II. Auf die Revision des Angeklagten wird das Urteil des Landgerichts in Frankfurt/Main vom 11. Oktober 1965

1.) im Schuldspruch dahin geändert, dass der Angeklagte nicht wegen Beamtennötigung, sondern wegen Widerstandes gegen Vollstreckungsbeamte verurteilt wird,

2.) im Strafausspruch mit den dazu gehörigen Feststellungen im Falle II 3 sowie im Gesamtstrafausspruch aufgehoben.

Im Umfang der Aufhebung wird die Sache zu neuer Verhandlung und Entscheidung, auch über die Kosten des Rechtsmittels, an eine andere Strafkammer des Landgerichts zurückverwiesen.

Die weitergehende Revision wird verworfen.

Gründe

Die Strafkammer hat den Angeklagten wegen schweren Diebstahls im Rückfall, wegen Diebstahls im Rückfall, wegen Rückfallbetruges in sieben Fällen und wegen Beamtennötigung zu einer Gesamtstrafe von vier Jahren und sechs Monaten Gefängnis verurteilt. Seine Revision hat nur im Fall II Erfolg.

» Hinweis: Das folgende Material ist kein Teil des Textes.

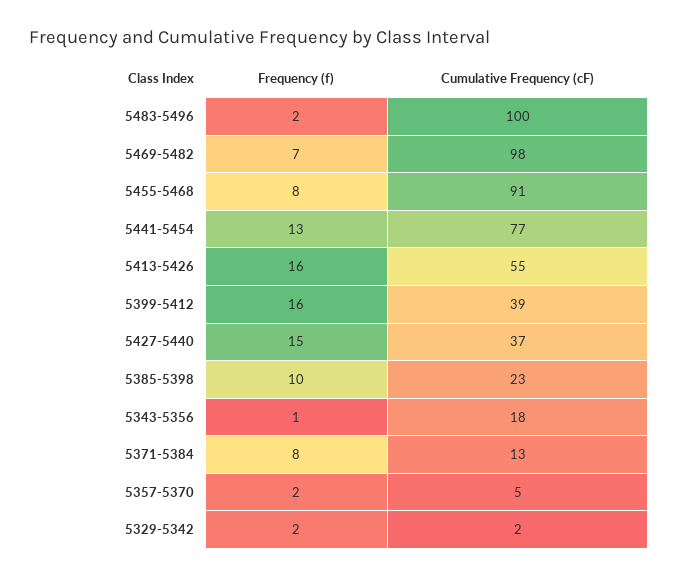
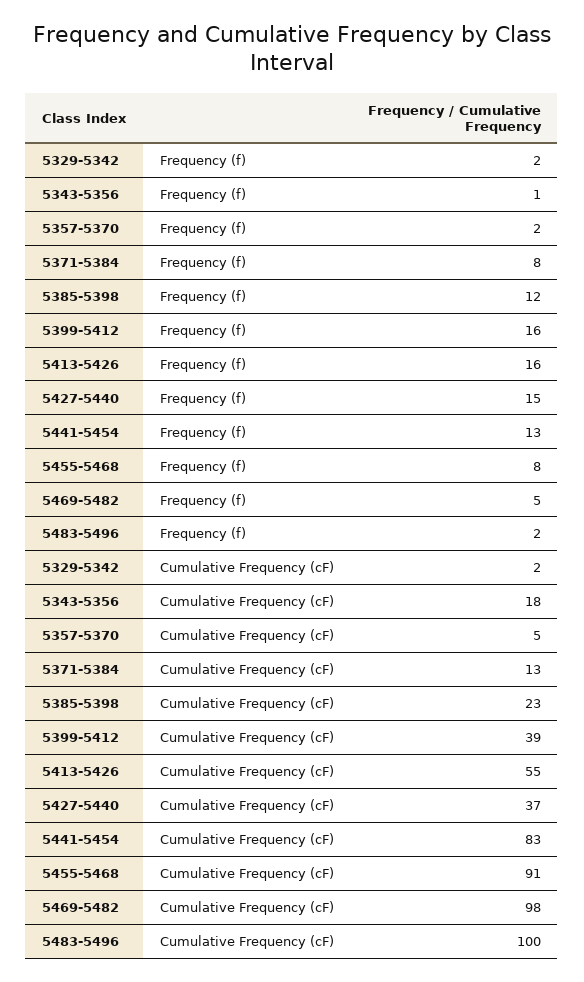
Frequency (f), 5469-5482: 7 -> 5
Cumulative Frequency (cF), 5441-5454: 77 -> 83
Frequency (f), 5385-5398: 10 -> 12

Die Verfahrensrügen sind offensichtlich unbegründet. Die Überprüfung des Urteils auf die Sachrüge ergibt rechtliche Bedenken nur gegen die Verurteilung wegen Beamtennötigung. Zwar hat der Angeklagte durch sein Vorgehen den äußeren und inneren Tatbestand des § 114 StGB verwirklicht. Diese Strafvorschrift kommt hier jedoch nicht zur Anwendung, weil die engere Bestimmung des § 113 StGB eingreift (vgl. RG JW 1938, 2195; BGH NJW 1953, 672). Die Polizeibeamten waren als Vollstreckungsbeamte in rechtmäßiger Ausübung ihres Amtes tätig. Eine weitere Aufklärung des Sachverhalts ist nicht zu erwarten. Deshalb kann der Senat den Schuldspruch ändern (§ 354 Abs. 1 StPO), obwohl der Angeklagte auf die Anwendbarkeit des § 113 StGB nicht hingewiesen wurde. Es ist jedoch ausgeschlossen, dass er nach einem Hinweis gemäß § 265 StPO sich anders hätte verteidigen können.

Die Änderung des Schuldspruchs hat die Aufhebung des Strafausspruchs und des Gesamtstrafausspruchs zur Folge. Die übrigen Einzelstrafen werden davon nicht berührt.

Für die Strafzumessung in der neuen Hauptverhandlung wird auf die Entscheidungen RGSt 57, 379; 59, 423, 426; BGH NJW 1962, 1306 hingewiesen.